How the hacker got into the computer is unclear, the company owner said.
Over several days, the hacker transferred about $60,000 to offshore bank accounts.
“They even knew my account had a single-day transfer limit of $52,000. They changed my account settings, raising it to $53,000, so they could take $52,000,” the owner said.
The company considered going after the accounting firm, claiming the problem occurred because the accountant’s personal computer was compromised. But the owner soon discovered proving how a cyberfraud occurs can be difficult.
“The accountant company told us they weren’t responsible. And they said it would be impossible to establish that they were,” the owner added.
When the company owner went to his insurance provider, he was surprised to find the policy didn’t cover the loss. “They said it was a password theft, and it wasn’t a physical theft,” the owner said.
Eventually the medical services company owner recovered $38,000 from the accounting firm’s errors and omissions coverage.
Like the doctor’s office, the medical services company owner now refuses to do any online business banking.
In the case of The Artisans, the fraud occurred after Maxwell agreed to install bank-approved software on an office computer. The software would let Maxwell switch from using physical checks for purchases and payroll to a direct deposit and online transfer system.
Maxwell said she never used the software because she first had to get authorization from all employees who wanted to get direct deposits.
Over three days in January 2009, someone removed about $62,000 from the account at a Spokane Valley branch of a bank based in North Idaho.
Lawson, who offered to assist Maxwell and The Artisans in uncovering what happened, looked at the Artisans office PC and found a rootkit as the source of the problem.
A rootkit is well-hidden computer code loaded via an e-mail message or a seemingly innocent Web site. Lawson said numerous computers end up infected with the same software but only those that have business and bank information on them end up being the key part in a skillful cyber theft.
The rootkit, he added, was too sophisticated to be detected by traditional antivirus tools.
The hackers in this case eventually created six “phantom” employees for The Artisans, all of them on the East Coast. Over three days the hackers transferred the money in mid-size chunks to those six “money mules.”
The bank even allowed the hackers to overdraft the account by $18,000, she said. “They called me one day and said I was overdrawn. I said, ‘How could I be overdrawn? I just deposited about $52,000.”
Despite having the names and identities of the six mules, the Idaho bank has recovered just a little more than $5,200 from those transfers, Maxwell said.
The bank also refunded about $11,000 from the overdraft, she added.
Federal officials who pursue cases of cyberfraud say one of the main challenges is being able to gather information once the trail leads to overseas accounts, said Harrill, of the Spokane FBI office.
Larry Kuznetz, a Spokane attorney and a board member for The Artisans, said preventing future instances of cyber fraud will require efforts by the banks and by their customers.
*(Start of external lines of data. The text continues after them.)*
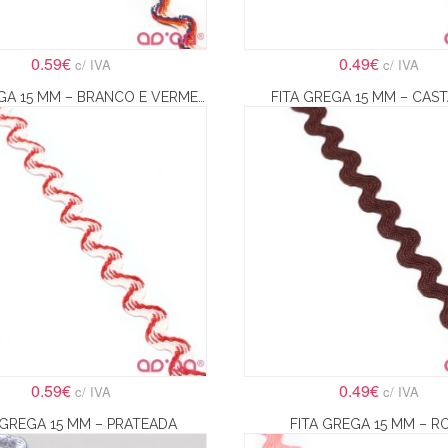
0.59€
0.49€
c/ IVA
c/ IVA
FITA GREGA 15 MM – BRANCO E VERMELHO
FITA GREGA 15 MM – CAS
0.59€
0.49€
c/ IVA
c/ IVA
 GREGA 15 MM – PRATEADA
FITA GREGA 15 MM – R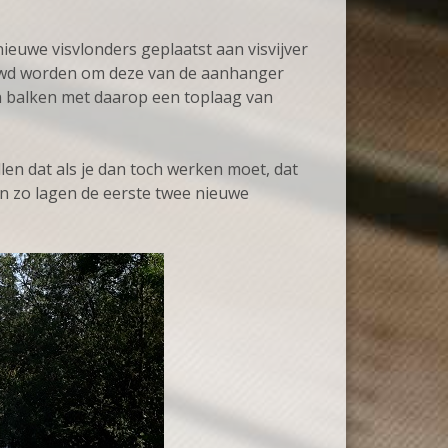
nieuwe visvlonders geplaatst aan visvijver
ouwd worden om deze van de aanhanger
n balken met daarop een toplaag van
len dat als je dan toch werken moet, dat
en zo lagen de eerste twee nieuwe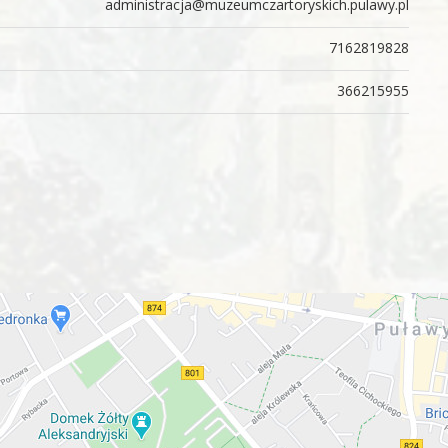
administracja@muzeumczartoryskich.pulawy.pl
7162819828
366215955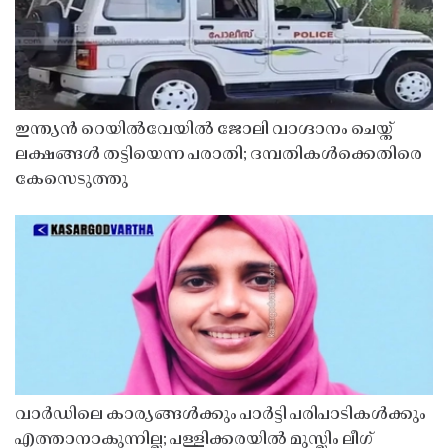
ഇന്ത്യൻ റെയിൽവേയിൽ ജോലി വാഗ്ദാനം ചെയ്ത്
ലക്ഷങ്ങൾ തട്ടിയെന്ന പരാതി; ദമ്പതികൾക്കെതിരെ
കേസെടുത്തു
വാർഡിലെ കാര്യങ്ങൾക്കും പാർട്ടി പരിപാടികൾക്കും
എത്താനാകുന്നില്ല; പള്ളിക്കരയിൽ മുസ്ലിം ലീഗ്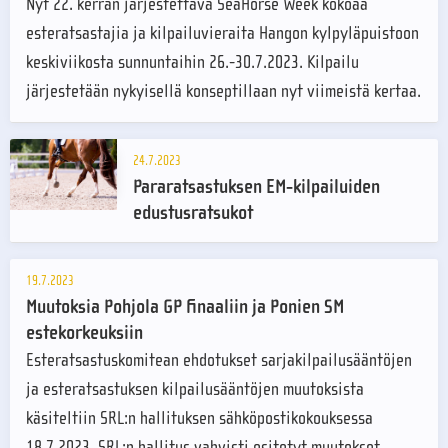
Nyt 22. kerran järjestettävä SeaHorse Week kokoaa
esteratsastajia ja kilpailuvieraita Hangon kylpyläpuistoon
keskiviikosta sunnuntaihin 26.-30.7.2023. Kilpailu
järjestetään nykyisellä konseptillaan nyt viimeistä kertaa.
24.7.2023
Pararatsastuksen EM-kilpailuiden
edustusratsukot
19.7.2023
Muutoksia Pohjola GP finaaliin ja Ponien SM
estekorkeuksiin
Esteratsastuskomitean ehdotukset sarjakilpailusääntöjen
ja esteratsastuksen kilpailusääntöjen muutoksista
käsiteltiin SRL:n hallituksen sähköpostikokouksessa
18.7.2023. SRL:n hallitus vahvisti esitetyt muutokset.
In their competition for more customers and more accounts, many banks don’t force customers to adopt rigorous passwords or to change them frequently, a practice now considered especially useful in halting rootkit attacks.
And many banks don’t use sophisticated technologies to track and detect cyber fraud, nor do they set lower limits on the amount of money an account can transfer, say bank security experts.
At the same time, the burden also falls on the users of online bank accounts to ensure that their computers have the latest software and effective anti-malware systems, Kuznetz said.
It won’t help if a bank requires a user to use sophisticated passwords but that same user’s computer is easily compromised, Harrill said.